Conclusion: The biggest threat for placebo research is that it may outdate itself by declaring all and everything as a placebo effect even if there may be better terms and concepts (e.g. patient expectations, doctor-patient communication, empathy), and by ignoring that medicine continuously changes its face, for patients as well as for clinical researchers. Its biggest opportunity is the fact that it – as no other topic in medicine – requires both medical and psychological experts for its exploration, and to stay updated.
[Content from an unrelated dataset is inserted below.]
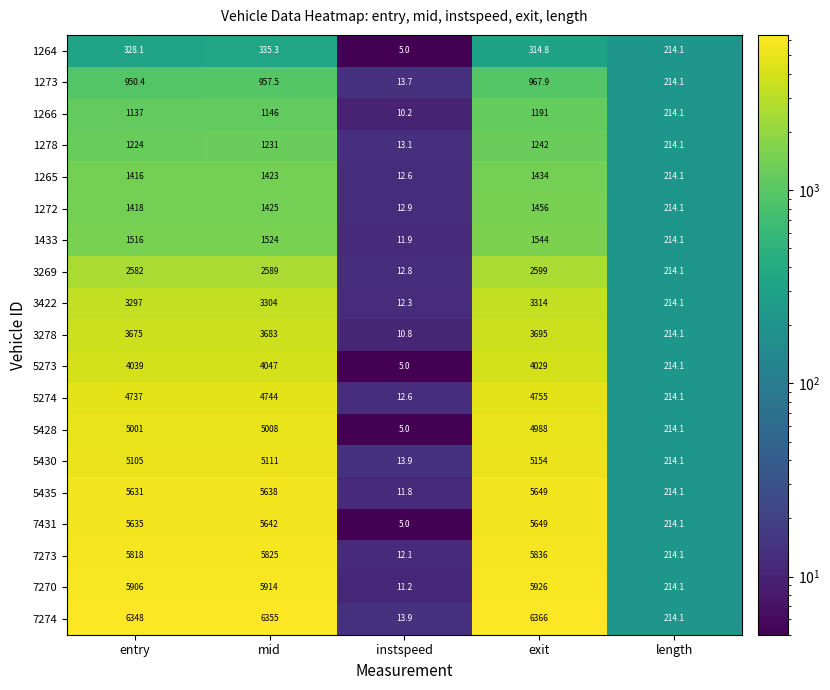

At how many categories does at least one series exceed 2362?

3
Prof. Dr. Paul Enck, Director of Research, Department of Psychosomatic Medicine and Psychotherapy, University Hospital Tübingen, Germany. His main interests are gut functions in health and disease, including functional and inflammatory bowel disorders, the role of the gut microbiota, regulation of eating and food intake and its disorders, of nausea, vomiting and motion sickness, and the psychophysiology and neurobiology of the placebo response, with specific emphasis on gender differences. He has published more than 220 original data papers in scientific, peer-reviewed journals, and more than 250 review articles and book chapters. He is board member/treasurer of the European Society of Neurogastroenterology and Motility, the German Society of Neurogastroenterology and Motility, and The Society of Interdisciplinary Placebo Studies, and has served as reviewer for many national and international journals and grant agencies.